L’appartenance religieuse peut être un élément de rejet et de discrimination, qui va parfois jusqu’à s’institutionaliser, comme le montrent par exemple les votations contre la construction des minarets ou le port de la burqa en Suisse. Ces votations exemplifient bien l’islamophobie qui peut exister en Suisse et la discrimination sur la base de la religion. Alors que l’islam est souvent au centre des débats sur l’intégration, que le ou la musulman·e converti·e est parfois perçu·e comme un·e « traître·sse », qu’il est difficile pour les femmes musulmanes d’avoir un accès serein à l’espace public, qu’en est-il du vécu d’autres minorités religieuses en Suisse ? J’ai voulu questionner Jean-Paul Gloor, notre partenaire du Centre bouddhiste tibétain Gendun Drupa à propos de son vécu en tant que membre d’une communauté minoritaire (0,5% de bouddhistes résidant en Suisse en 2020 selon l’OFS[1]). Lors d’un entretien, je lui ai demandé comment il vivait son rapport aux autres en faisant partie d’une minorité religieuse.

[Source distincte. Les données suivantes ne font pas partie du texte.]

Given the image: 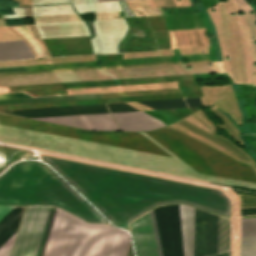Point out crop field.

Vit-il lui aussi de la discrimination, ou de la méfiance, en raison de son appartenance religieuse ? Comment perçoit-il le regard que les autres portent sur lui et sa communauté ? Il est important de noter que Jean-Paul Gloor est un homme suisse, converti au bouddhisme, il n’est donc pas perçu de premier abord comme un étranger. Étant un bouddhiste laïc, il ne porte pas non plus de signe distinctif qui signifierait son appartenance religieuse.

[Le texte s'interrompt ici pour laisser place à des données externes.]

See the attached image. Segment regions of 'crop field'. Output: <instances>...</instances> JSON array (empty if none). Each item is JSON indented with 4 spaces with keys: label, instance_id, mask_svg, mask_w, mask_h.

Jean-Paul semble être d’accord avec moi sur le fait que le bouddhisme bénéfice d’une meilleure réputation que d’autres minorités religieuses en Suisse, ce qui le désole profondément. Je lui ai donc demandé son avis sur les raisons de cette réputation. En tant que membre de la communauté, Jean-Paul met en avant le message véhiculé par sa religion. Selon lui, cette image positive du bouddhisme repose d’une part sur le message de non-violence prôné par le Dalaï Lama et d’autre part, sur une forme d’universalisme : « Sa Sainteté le Dalaï Lama met beaucoup en avant les valeurs communes à toutes les traditions plutôt que ce qui nous différencie. » dit-il. En tant que personne extérieure à la communauté, j’y vois - en plus du message évoqué par Jean-Paul qui semble convainquant – la longue évolution du cours de l’histoire et des rapports entre « Orient » et « Occident » qui se sont construits avec une forme d’idéalisation des spiritualités orientales et une fascination des Occidentaux·ales pour le bouddhisme (et l’hindouisme), en particulier dans les nouveaux mouvements religieux, en vogue à partir des années 70 aux États-Unis puis en Europe. En effet, les concepts de chakras, de karma, de réincarnation ou encore la figure du Bouddha nous paraissent plutôt familiers tant ils ont été intégrés dans le langage et les croyances locales.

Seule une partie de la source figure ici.